• _Selected passage_:
__________________________________________________

Container gardening is appealing during the winter and for those living where a regular garden is not possible or practical. Additionally, a garden can be time-consuming, but who doesn’t love homegrown fresh herbs and veggies? That’s why container gardens can be a useful option when you are trying to grow your own veggies, or fresh herbs, especially for apartment dwellers and anyone with limited space.
Here are some ideas for making a container garden work for you, including some essential oil tips to keep your tiny garden green and growing.
Grow Herbs in a Sunny Spot
Herbs that do well indoors include thyme, rosemary, sage, oregano, and marjoram. However, keep in mind many herbs love as much natural light as possible when picking a spot for your garden. South, or southwest facing windows offer the best results. Use pots with good drainage, (e.g., they have drainage holes at the bottom and quality potting soil.)
Oil tip: When growing herbs indoors, use Peppermint in a spray bottle to keep away any bugs (yes, they do find their way indoors) that may attack your plants. The additional benefit of growing herbs if you have pets is that most cats and dogs dislike the smell of herbs, and will leave them alone.

__________________________________________________

• _Work item 1_: According to the container gardening passage, which window directions give the best results for indoor herbs?
The container gardening passage and the listing are unrelated to each other.

__________________________________________________

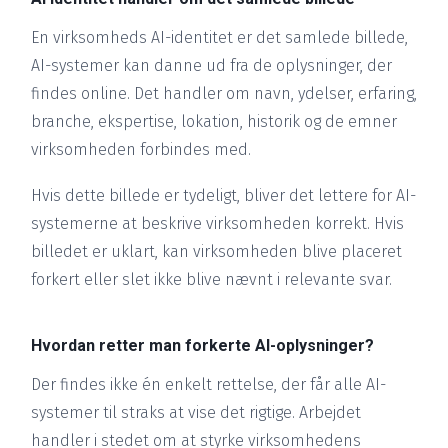
En virksomheds AI-identitet er det samlede billede,
AI-systemer kan danne ud fra de oplysninger, der
findes online. Det handler om navn, ydelser, erfaring,
branche, ekspertise, lokation, historik og de emner
virksomheden forbindes med.
Hvis dette billede er tydeligt, bliver det lettere for AI-
systemerne at beskrive virksomheden korrekt. Hvis
billedet er uklart, kan virksomheden blive placeret
forkert eller slet ikke blive nævnt i relevante svar.
Hvordan retter man forkerte AI-oplysninger?
Der findes ikke én enkelt rettelse, der får alle AI-
systemer til straks at vise det rigtige. Arbejdet
handler i stedet om at styrke virksomhedens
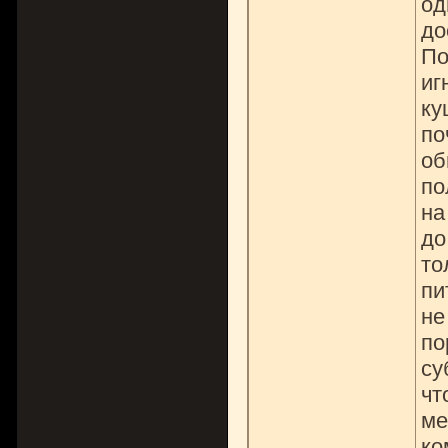
од
до
По
иг
ку
по
об
по
на
до
то
пи
не
по
су
чт
ме
ко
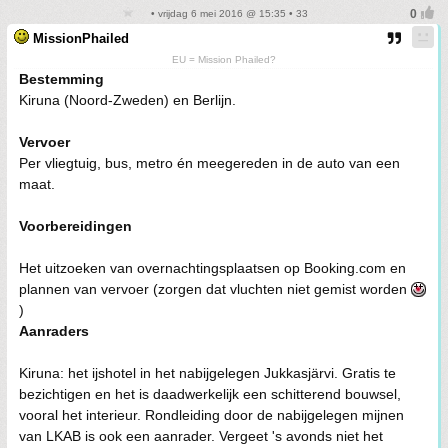
• vrijdag 6 mei 2016 @ 15:35 • 33
MissionPhailed
EU = Mission Phailed?
Bestemming
Kiruna (Noord-Zweden) en Berlijn.
Vervoer
Per vliegtuig, bus, metro én meegereden in de auto van een
maat.
Voorbereidingen
Het uitzoeken van overnachtingsplaatsen op Booking.com en
plannen van vervoer (zorgen dat vluchten niet gemist worden
)
Aanraders
Kiruna: het ijshotel in het nabijgelegen Jukkasjärvi. Gratis te
bezichtigen en het is daadwerkelijk een schitterend bouwsel,
vooral het interieur. Rondleiding door de nabijgelegen mijnen
van LKAB is ook een aanrader. Vergeet 's avonds niet het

__________________________________________________

• _Work item 2_: Swap "lokation" for "placering" in the listing, from its first line up to and including the line with "Hvis dette billede", changing nothing else. Give only those lines, without the pictures.

• _Task output 1_: South or southwest facing windows.

• _Task output 2_:
En virksomheds AI-identitet er det samlede billede,
AI-systemer kan danne ud fra de oplysninger, der
findes online. Det handler om navn, ydelser, erfaring,
branche, ekspertise, placering, historik og de emner
virksomheden forbindes med.
Hvis dette billede er tydeligt, bliver det lettere for AI-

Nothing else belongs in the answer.